Before Boo found her most committed translator, an Indian woman named Unnati Tripathi, she would wander into Annawadi by herself. Filming people and trailing them as they went about their days. When journalists would later ask the community when they began to trust Boo, many would point to that time when she went into their midst alone.

Boo spent nearly four years in Annawadi. And over that time she got to know these families, and to care deeply about what happened to them. Though she worked hard to remain an observer, she sometimes had no choice but to intervene.

There was the time a woman was dragged out by her hair by a group of men, and Boo, convinced there was the danger of rape, stepped forward. “When I intervene in a situation like that I don’t feel like I have power – I am a small woman with a camera. You don’t know how it’s going to go, but you do know what you have to do in those moments,” she says. The gamble paid off, and the men retreated.

At other times, like when Fatima was fighting for her life in a hospital, Boo was less certain about her role. She thought the burn victim should be treated in a better hospital, but Fatima’s husband disagreed. Boo chose to honour his wishes, and she’ll never know if Fatima’s death could have been prevented if they had had her moved. In other ways too, Boo’s time in Annawadi was grim. Some of the children died, one by her own hand; families fell further into poverty; the justice system chewed people up and spat them out.

She saw how despite their tremendous resourcefulness, someone like the young garbage-sorter Abdul could lose everything in a moment. Boo documented all of this, because she felt that these stories were saying something about the workings of the public hospitals, and the criminal justice system, about the nature of poverty and corruption in modern India, that needed to be told. She stood witness, but that too had a price: “Crazy, terrible things are happening inside you, it eats you alive,” she remembers.

With her book she would eventually create something that had the literary quality of a novel, driven by human interest, not bogged down in historical detail or visibly skewed by the author’s presence. Readers were privy to the thoughts, the quietest reflections of the people in the book, arrived at by a painstaking, time consuming series of interviews and conversations. It meant we would read, simply, because we cared about what happened to Abdul and the others like Asha, Sunil and Manju.

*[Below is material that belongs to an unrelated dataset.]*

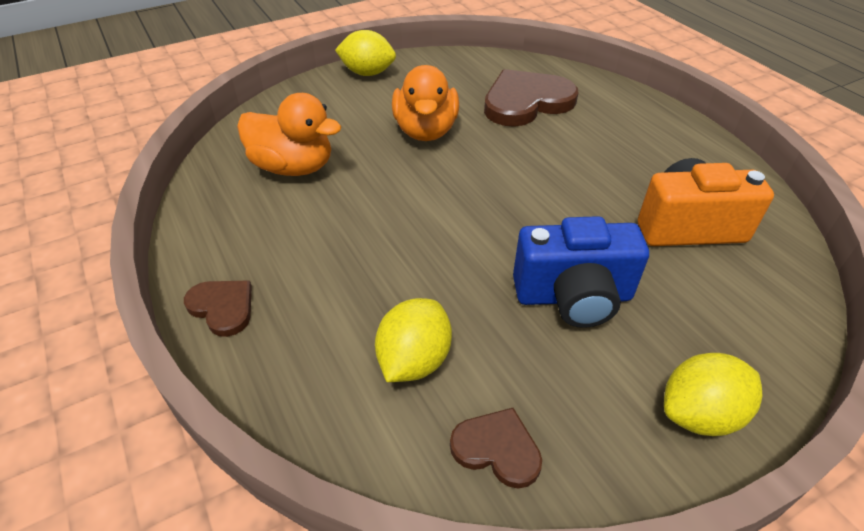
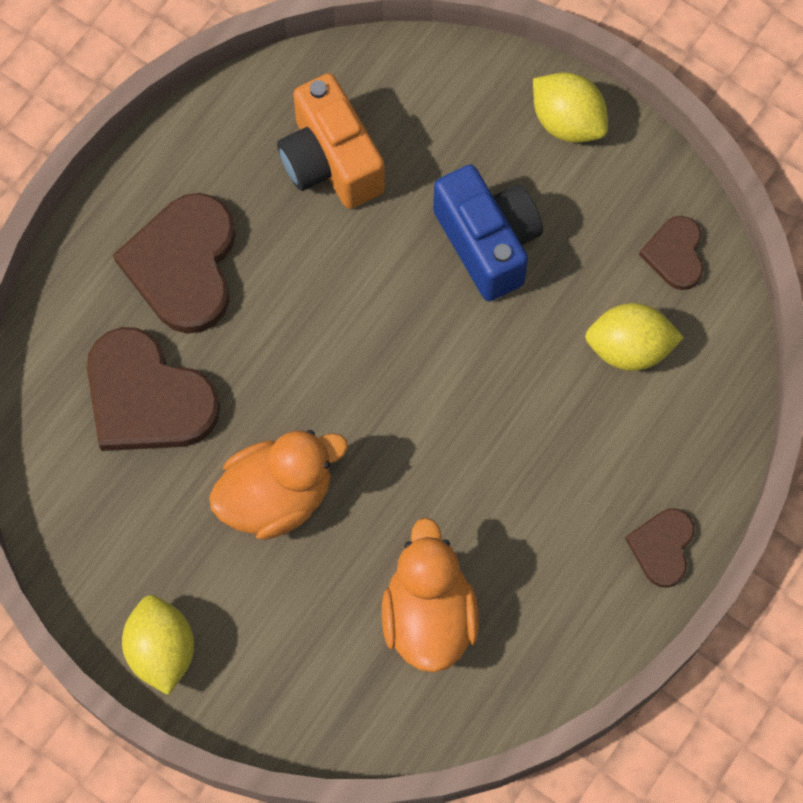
camera: 115 degrees left, 25 degrees up
(617, 136) = (183, 265): none -> brown heart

Though the book offers no happy endings, ties up no loose ends, Boo does have some good news to report. Amid all the heartbreak, some things have gone right. The profits from Behind the Beautiful Forevers were shared with the community and the book brought politicians and journalists crowding in to Annawadi. And for those readers who care about Abdul still, an update: he has his own home, and a wife he is happy with. He says he always wanted a woman who would not mind that he smelled, and is glad to have found one.